Fresh funding for electronics reseller outlines key market for startups in Europe
The Paris-based company raised $510 million in its latest funding round. The investment was led by Sprint Capital, a London-based investment firm that counts online payments company Revolut, among its other technology-company holdings.
The new $5.7 billion valuation is a nearly 80% jump from the back market of $3.2 billion it received in May, when it raised $335 million. The growth underscores the key market for startups in Europe, which was previously seen as one in the tech universe as well.
Also joining the investment round were General Atlantic, an existing investor in the e-commerce operator; urazio,
a Paris-based private-equity firm; Agle Ventures, the venture-capital arm of luxury titan Bernard Arnault; and Generation Investment Management LLP of London.
BackMarket, based in Europe, has earmarked new funds to double its workforce size in the US this year to nearly 100, and to increase its total global workforce from 350 to 1,000. It entered the US in 2018 and is expected to generate triple-digit annual revenue growth this year, said its co-founder and chief executive Thibaud Haug de Larouz.
Refurbishers and brands sell directly to consumers through Backmarket.com and the company earns a commission on each sale.
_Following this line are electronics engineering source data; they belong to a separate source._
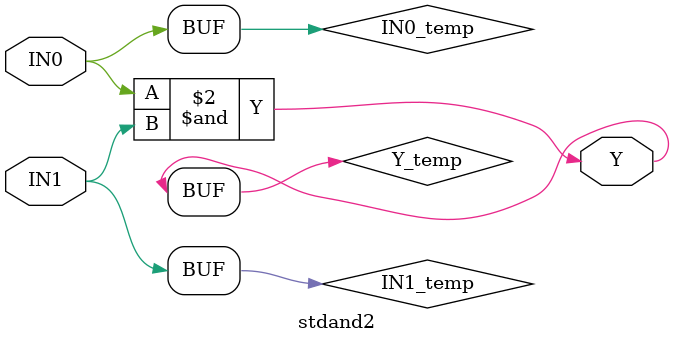
<source format=v>
module stdand2(IN0,IN1,Y);
  parameter
        d_IN0_r = 0,
        d_IN0_f = 0,
        d_IN1_r = 0,
        d_IN1_f = 0,
        d_Y_r = 1,
        d_Y_f = 1;
  input  IN0;
  input  IN1;
  output  Y;
  wire  IN0_temp;
  wire  IN1_temp;
  reg  Y_temp;
  assign #(d_IN0_r,d_IN0_f) IN0_temp = IN0;
  assign #(d_IN1_r,d_IN1_f) IN1_temp = IN1;
  assign #(d_Y_r,d_Y_f) Y = Y_temp;
  always
    @(IN0_temp or IN1_temp)
      begin
      Y_temp = (IN0_temp & IN1_temp);
      end
endmodule

</source>
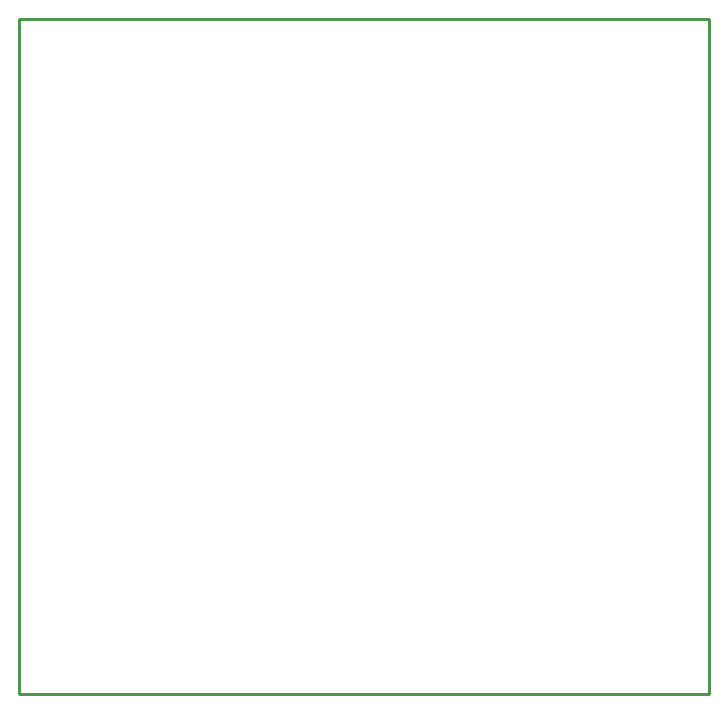
<source format=gbr>
G04 EAGLE Gerber RS-274X export*
G75*
%MOMM*%
%FSLAX34Y34*%
%LPD*%
%IN*%
%IPPOS*%
%AMOC8*
5,1,8,0,0,1.08239X$1,22.5*%
G01*
%ADD10C,0.254000*%


D10*
X0Y0D02*
X584200Y0D01*
X584200Y571500D01*
X0Y571500D01*
X0Y0D01*
M02*

</source>
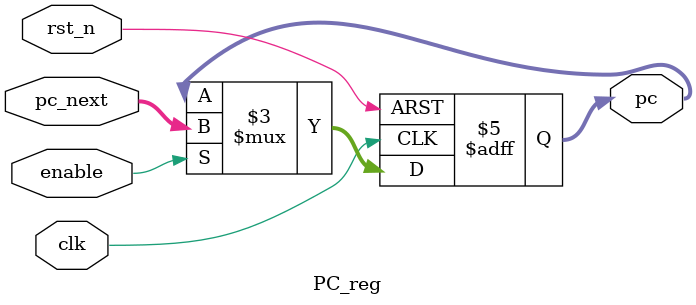
<source format=v>
module PC_reg (
    input wire clk, rst_n, enable,
    input wire [31:0] pc_next,
    output reg [31:0] pc
);

always @(posedge clk or negedge rst_n) begin
    if (!rst_n) begin
        pc <= 32'b0;
    end else if (enable) begin
        pc <= pc_next;
    end
end

endmodule

</source>
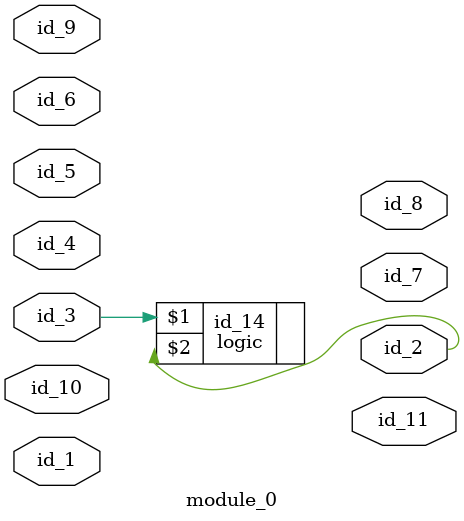
<source format=v>
module module_0 (
    id_1,
    id_2,
    id_3,
    id_4,
    id_5,
    id_6,
    id_7,
    id_8,
    id_9,
    id_10,
    id_11
);
  output id_11;
  input id_10;
  input id_9;
  output id_8;
  output id_7;
  input id_6;
  input id_5;
  input id_4;
  input id_3;
  output id_2;
  input id_1;
  id_12 id_13 (
      .id_5(id_10),
      .id_5(id_1),
      .id_2(id_6)
  );
  logic id_14 (
      id_3,
      id_2
  );
  id_15 id_16 (
      .id_11(id_9),
      .id_5 (id_13)
  );
endmodule

</source>
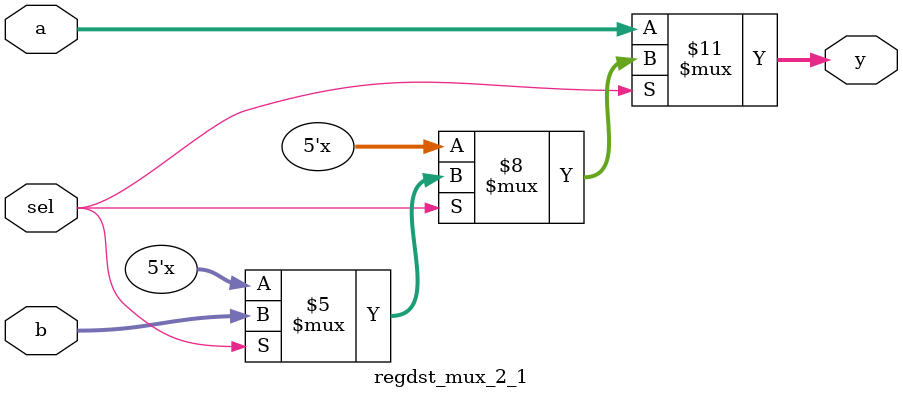
<source format=v>
module regdst_mux_2_1(a,b,sel,y);
input [4:0] a,b;
input sel;
output reg [4:0] y; 


always@(a,b,sel)
begin 

if (sel == 1'b0) 
    begin
        y=a;
    end
else if(sel == 1'b1)
    begin
        y=b;
    end
end


endmodule
</source>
The company does not make financial disclosures.
The investment bets on rising consumer demand for products that reduce electronic waste and offer discounted prices, especially at a time when inflationary pressures are mounting.
“Increased sales of new electronics and increasing pressure to remove these devices from landfills have created a huge opportunity for the back market to win more business,” said Henrik Persson, managing partner at Sprints.
According to a United Nations report published the following year, electronic waste contains toxic additives and hazardous substances such as mercury, yet only 17.4% of 2019’s e-waste was collected and recycled.
The back market competes with US-based platforms such as Swappa and EcoATM International Ltd. But unlike some of its competitors, all of its items come directly from certified refurbishers, distributors, and brands.
The company says the defective rate for devices sold on the back market’s platform is around 4%, which is roughly equal to the average unofficial rate for new devices. All purchases come with a contractual warranty that allows buyers to return defective equipment for a full refund.
The company hopes that the refurbished electronics can mimic the second-hand car market. Refurbished appliances represent approximately 6% of total global annual sales of electronics. By comparison, about 70% of the cars purchased are used, Mr. Hug de Larouz said.